Task to carry out
A stretch of the entries below is to be set down exactly, running from the line with "framed print: present [55,44,160,133]" through the line with "armchair: none [23,179,180,416]", both included, and no other line.

Data listing
____________
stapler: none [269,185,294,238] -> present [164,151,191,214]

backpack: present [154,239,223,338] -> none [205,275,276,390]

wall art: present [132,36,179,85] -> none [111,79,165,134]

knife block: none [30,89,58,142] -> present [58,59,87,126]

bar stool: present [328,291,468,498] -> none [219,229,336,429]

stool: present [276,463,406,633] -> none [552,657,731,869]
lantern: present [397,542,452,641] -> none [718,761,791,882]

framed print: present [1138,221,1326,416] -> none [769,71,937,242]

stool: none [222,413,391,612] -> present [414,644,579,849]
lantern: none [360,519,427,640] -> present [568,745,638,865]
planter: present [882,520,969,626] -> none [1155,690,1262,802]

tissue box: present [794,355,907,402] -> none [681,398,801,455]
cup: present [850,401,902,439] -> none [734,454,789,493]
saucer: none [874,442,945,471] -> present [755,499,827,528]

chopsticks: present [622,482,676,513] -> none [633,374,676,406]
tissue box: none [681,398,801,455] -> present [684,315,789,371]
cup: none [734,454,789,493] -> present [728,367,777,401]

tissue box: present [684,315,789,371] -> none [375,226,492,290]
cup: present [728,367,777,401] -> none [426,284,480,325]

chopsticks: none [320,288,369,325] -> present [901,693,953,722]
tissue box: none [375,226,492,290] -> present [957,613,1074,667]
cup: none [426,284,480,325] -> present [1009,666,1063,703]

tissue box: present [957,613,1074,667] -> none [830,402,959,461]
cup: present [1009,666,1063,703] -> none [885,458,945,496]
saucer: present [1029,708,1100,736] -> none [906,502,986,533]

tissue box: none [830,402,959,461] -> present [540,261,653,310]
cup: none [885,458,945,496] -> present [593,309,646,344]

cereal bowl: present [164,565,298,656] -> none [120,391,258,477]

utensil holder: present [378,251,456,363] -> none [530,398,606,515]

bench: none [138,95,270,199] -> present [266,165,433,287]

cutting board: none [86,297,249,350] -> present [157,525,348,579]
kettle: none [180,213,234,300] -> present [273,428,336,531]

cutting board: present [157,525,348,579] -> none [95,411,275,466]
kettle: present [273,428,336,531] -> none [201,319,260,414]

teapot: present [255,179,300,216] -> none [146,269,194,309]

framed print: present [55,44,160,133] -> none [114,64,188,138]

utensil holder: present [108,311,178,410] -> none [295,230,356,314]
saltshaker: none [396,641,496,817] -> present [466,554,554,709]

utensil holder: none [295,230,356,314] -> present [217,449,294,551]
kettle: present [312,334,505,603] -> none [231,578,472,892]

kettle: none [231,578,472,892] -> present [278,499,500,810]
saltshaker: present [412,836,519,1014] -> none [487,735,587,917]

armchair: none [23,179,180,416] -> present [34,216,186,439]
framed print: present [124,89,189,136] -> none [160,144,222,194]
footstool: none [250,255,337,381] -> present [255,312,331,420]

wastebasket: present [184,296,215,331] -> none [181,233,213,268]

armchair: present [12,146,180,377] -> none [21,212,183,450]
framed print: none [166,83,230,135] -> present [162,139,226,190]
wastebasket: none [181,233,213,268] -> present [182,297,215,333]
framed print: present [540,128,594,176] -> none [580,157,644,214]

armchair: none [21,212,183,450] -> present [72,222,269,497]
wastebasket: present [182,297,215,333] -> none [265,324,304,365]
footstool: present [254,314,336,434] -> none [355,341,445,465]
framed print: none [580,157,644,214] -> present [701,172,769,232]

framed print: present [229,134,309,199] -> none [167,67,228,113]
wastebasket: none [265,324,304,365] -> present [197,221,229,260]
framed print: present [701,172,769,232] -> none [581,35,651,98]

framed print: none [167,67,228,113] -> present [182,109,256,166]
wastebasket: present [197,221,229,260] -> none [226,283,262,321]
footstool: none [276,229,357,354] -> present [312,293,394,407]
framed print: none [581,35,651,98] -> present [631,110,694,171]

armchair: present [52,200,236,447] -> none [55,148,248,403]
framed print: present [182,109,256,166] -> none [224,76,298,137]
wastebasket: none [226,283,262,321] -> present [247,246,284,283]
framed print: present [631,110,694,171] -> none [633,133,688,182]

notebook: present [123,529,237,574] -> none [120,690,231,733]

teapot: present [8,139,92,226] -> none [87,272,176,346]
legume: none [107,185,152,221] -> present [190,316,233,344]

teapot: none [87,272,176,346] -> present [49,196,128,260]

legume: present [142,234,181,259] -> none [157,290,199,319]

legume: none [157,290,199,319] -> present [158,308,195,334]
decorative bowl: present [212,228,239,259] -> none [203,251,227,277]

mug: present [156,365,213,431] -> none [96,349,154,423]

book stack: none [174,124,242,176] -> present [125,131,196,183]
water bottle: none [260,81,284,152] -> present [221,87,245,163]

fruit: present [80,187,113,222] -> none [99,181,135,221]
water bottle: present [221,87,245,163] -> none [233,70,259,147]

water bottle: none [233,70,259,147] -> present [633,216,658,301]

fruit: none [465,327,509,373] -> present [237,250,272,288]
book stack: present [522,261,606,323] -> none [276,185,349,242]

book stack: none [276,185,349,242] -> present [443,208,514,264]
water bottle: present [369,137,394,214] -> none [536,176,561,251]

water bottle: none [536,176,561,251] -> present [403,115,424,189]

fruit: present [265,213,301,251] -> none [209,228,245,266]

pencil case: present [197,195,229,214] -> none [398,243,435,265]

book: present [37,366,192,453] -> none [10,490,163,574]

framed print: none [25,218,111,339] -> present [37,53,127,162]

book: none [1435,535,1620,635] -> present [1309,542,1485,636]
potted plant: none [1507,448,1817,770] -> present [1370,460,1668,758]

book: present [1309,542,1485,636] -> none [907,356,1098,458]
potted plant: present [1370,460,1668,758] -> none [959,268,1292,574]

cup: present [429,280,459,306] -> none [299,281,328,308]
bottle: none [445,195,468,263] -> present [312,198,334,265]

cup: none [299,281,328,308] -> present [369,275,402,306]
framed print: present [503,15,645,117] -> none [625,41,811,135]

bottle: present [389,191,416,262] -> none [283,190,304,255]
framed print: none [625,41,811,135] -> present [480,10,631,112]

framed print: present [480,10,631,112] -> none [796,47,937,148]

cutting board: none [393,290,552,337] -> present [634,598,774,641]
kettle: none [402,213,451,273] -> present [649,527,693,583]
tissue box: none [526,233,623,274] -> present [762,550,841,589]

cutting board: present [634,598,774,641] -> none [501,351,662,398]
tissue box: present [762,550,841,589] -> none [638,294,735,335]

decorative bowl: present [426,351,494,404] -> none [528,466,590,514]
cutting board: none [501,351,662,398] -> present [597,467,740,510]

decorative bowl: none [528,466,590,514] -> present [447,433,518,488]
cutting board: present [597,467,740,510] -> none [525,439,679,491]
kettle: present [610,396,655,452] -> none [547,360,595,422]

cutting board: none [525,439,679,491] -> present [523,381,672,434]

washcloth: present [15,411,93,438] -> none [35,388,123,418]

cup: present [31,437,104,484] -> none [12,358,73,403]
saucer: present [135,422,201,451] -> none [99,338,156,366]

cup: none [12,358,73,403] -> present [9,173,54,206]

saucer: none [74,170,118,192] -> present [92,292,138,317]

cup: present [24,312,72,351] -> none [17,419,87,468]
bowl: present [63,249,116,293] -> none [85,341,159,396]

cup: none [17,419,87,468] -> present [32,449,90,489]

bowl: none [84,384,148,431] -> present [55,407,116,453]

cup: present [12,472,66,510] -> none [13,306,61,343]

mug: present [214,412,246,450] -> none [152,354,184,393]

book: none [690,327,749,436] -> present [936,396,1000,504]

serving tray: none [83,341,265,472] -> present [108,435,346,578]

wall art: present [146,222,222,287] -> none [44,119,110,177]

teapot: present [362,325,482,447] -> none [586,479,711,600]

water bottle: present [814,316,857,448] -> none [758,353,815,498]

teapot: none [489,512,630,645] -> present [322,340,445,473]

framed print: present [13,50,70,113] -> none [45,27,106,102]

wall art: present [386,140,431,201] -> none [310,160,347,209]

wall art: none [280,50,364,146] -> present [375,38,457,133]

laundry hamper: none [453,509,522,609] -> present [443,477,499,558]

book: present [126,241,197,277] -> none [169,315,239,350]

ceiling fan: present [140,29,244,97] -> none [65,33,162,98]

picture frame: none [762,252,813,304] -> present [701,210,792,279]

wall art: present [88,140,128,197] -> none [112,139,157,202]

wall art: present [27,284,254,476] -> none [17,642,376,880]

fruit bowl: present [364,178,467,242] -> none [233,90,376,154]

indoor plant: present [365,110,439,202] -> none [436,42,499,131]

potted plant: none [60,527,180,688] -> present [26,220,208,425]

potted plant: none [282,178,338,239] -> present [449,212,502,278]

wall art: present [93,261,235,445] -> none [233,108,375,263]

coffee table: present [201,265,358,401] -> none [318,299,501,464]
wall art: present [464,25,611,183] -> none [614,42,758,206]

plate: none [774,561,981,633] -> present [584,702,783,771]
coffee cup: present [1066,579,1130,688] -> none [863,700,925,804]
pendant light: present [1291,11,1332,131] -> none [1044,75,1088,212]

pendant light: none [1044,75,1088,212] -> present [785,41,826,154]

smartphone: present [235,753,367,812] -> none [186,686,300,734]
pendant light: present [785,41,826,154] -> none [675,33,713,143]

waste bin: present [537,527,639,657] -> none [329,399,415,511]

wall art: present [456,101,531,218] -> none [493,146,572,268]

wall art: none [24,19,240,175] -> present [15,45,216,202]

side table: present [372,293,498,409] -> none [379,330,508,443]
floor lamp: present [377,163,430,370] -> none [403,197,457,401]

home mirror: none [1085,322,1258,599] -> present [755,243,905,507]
____________
Reply to the task
framed print: present [55,44,160,133] -> none [114,64,188,138]

utensil holder: present [108,311,178,410] -> none [295,230,356,314]
saltshaker: none [396,641,496,817] -> present [466,554,554,709]

utensil holder: none [295,230,356,314] -> present [217,449,294,551]
kettle: present [312,334,505,603] -> none [231,578,472,892]

kettle: none [231,578,472,892] -> present [278,499,500,810]
saltshaker: present [412,836,519,1014] -> none [487,735,587,917]

armchair: none [23,179,180,416] -> present [34,216,186,439]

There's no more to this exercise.